The first Vesting Date of the Deferred Stock Units shall not occur prior to the second anniversary of the Grant Date and according to the Vesting Date as defined under Section 2 above or other later date that the Committee could provide. However, notwithstanding the above, in the event of the death of a French Participant, all of his or her outstanding Deferred Stock Units shall vest and shares underlying Deferred Stock Units shall be issued as set forth in Section 7 of the French DSU Plan.


  (c) Holding of Shares.

The French Participant is not authorized to transfer the shares issued pursuant to the Deferred Stock Units until at least the second anniversary of the Vesting Date or other later date determined by the Committee in compliance with the minimum mandatory holding period provided for by Section L. 225-197-1 of the French Commercial Code, even if the French Participant is no longer an employee or corporate officer of a French Entity.

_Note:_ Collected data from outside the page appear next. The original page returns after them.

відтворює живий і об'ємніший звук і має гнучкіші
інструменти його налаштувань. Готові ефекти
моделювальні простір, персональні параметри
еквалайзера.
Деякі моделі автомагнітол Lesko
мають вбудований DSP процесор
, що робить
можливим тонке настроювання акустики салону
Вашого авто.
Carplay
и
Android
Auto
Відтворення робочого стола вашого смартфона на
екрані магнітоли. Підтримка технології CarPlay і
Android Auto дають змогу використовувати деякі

In addition to the restriction on the sale of the shares of Stock issued to the French Participants in the preceding paragraph, said shares may not be sold during certain closed periods (set forth in Section 8 of this French DSU Plan) to the extent such Closed Periods are applicable to Shares underlying French qualified Deferred Stock Units under French law.

 

  (d) French Participant’s Account.

The Stock issued to the French Participant shall be recorded in an account in the name of the French Participant with the Company or a broker or in such other manner as the Company may otherwise determine in order to ensure compliance with applicable restrictions provided by law.

 

  5. Non-transferability of Deferred Stock Units.

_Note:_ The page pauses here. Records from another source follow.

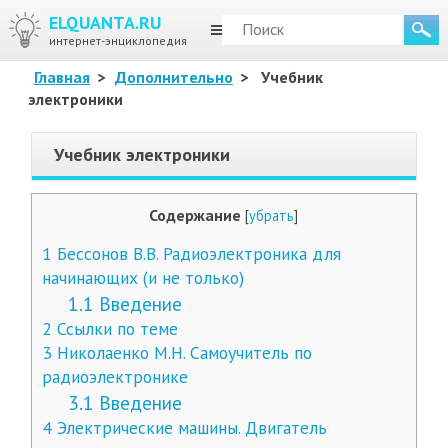
ELQUANTA.RU
МЕНЮ
интернет-энциклопедия
Главная
>
Дополнительно
>
Учебник
электроники
Учебник электроники
Содержание
[
убрать
]
1
Бессонов В.В. Радиоэлектроника для
начинающих (и не только)
1.1
Введение
2
Ссылки по теме
3
Николаенко М.Н. Самоучитель по
радиоэлектронике
3.1
Введение
4
Электрические машины. Двигатель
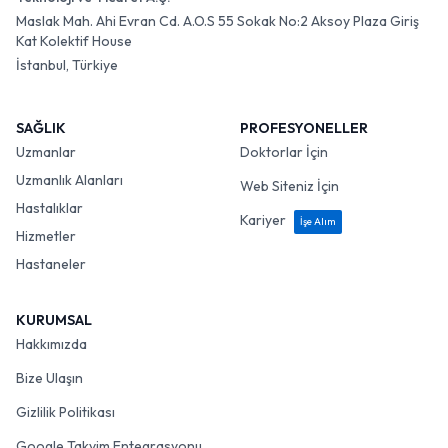
Maslak Mah. Ahi Evran Cd. A.O.S 55 Sokak No:2 Aksoy Plaza Giriş
Kat Kolektif House
İstanbul, Türkiye
SAĞLIK
PROFESYONELLER
Uzmanlar
Doktorlar İçin
Uzmanlık Alanları
Web Siteniz İçin
Hastalıklar
Kariyer
İşe Alım
Hizmetler
Hastaneler
KURUMSAL
Hakkımızda
Bize Ulaşın
Gizlilik Politikası
Google Takvim Entegrasyonu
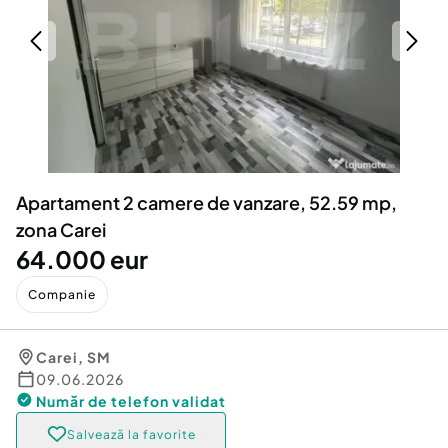
Locuri de munca
Utilaje agricole si industriale
Servicii
Piese auto si accesorii
Animale de companie
Dacia Duster
Afaceri și echipamente profesionale
Inchiriere Bunuri si Vehicule
Apartament 2 camere de vanzare, 52.59 mp,
zona Carei
64.000 eur
Companie
Carei
,
SM
09.06.2026
Număr de telefon
validat
Salvează la favorite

Deferred Stock Units may not be transferred to any third party and Stock will only be issued to the French Participant, except in the event of the French Participant’s death.

 

  6. Adjustments and Change in Control.

In the event of adjustment or a Change in Control, adjustment to the terms and conditions of the Deferred Stock Units or underlying shares of Stock may be made in accordance with the U.S. Plan and pursuant to applicable French legal and tax rules, unless otherwise provided for by the Committee at its discretion. Adjustments that would violate applicable French rules may result in the disqualification of the Deferred Stock Units for the French favorable tax and social security regime.

 

  7. Death.

In the event of the death of a French Participant, all Deferred Stock Units held by the French Participant at the time of death (whether vested or unvested at the time of death) shall become immediately vested. The Company shall issue the underlying shares of Stock to the French Participant’s heirs, at their request, within six months following the death of the French Participant. Notwithstanding the foregoing, the French Participant’s heirs must comply with the restriction on the sale of shares of Stock set forth in Section 4(b) to the extent as applicable under French rules.

 

  8. Dividends Equivalent.

Dividend equivalents shall not accrue or be paid to the French participants.

 

  9. Interpretation.

It is intended that Deferred Stock Units granted under the French DSU Plan shall qualify for the favorable tax and social security treatment applicable to Deferred Stock Units granted under Sections L. 225-197-1 to L. 225-197-5 of the French Commercial Code, as amended, and in accordance with the relevant provisions set forth by French tax and social security laws. The terms of the French DSU Plan shall be interpreted accordingly and in accordance with the relevant Guidelines published by French tax and social security administrations and subject to the fulfilment of legal, tax and reporting obligations, if any applicable. However, certain corporate transactions or certain modifications to the Deferred Stock Units may impact the qualification of the Deferred Stock Units and underlying shares of Stock for the favourable regime in France.


  11. Employment Rights.

The adoption of this French DSU Plan shall not confer upon the French Participants, or any employees of a French Subsidiary, any employment rights and shall not be construed as part of any employment contracts that a French Subsidiary has with its employees.

 

  12 Effective Date.

The French DSU Plan is effective as of July 25, 2005.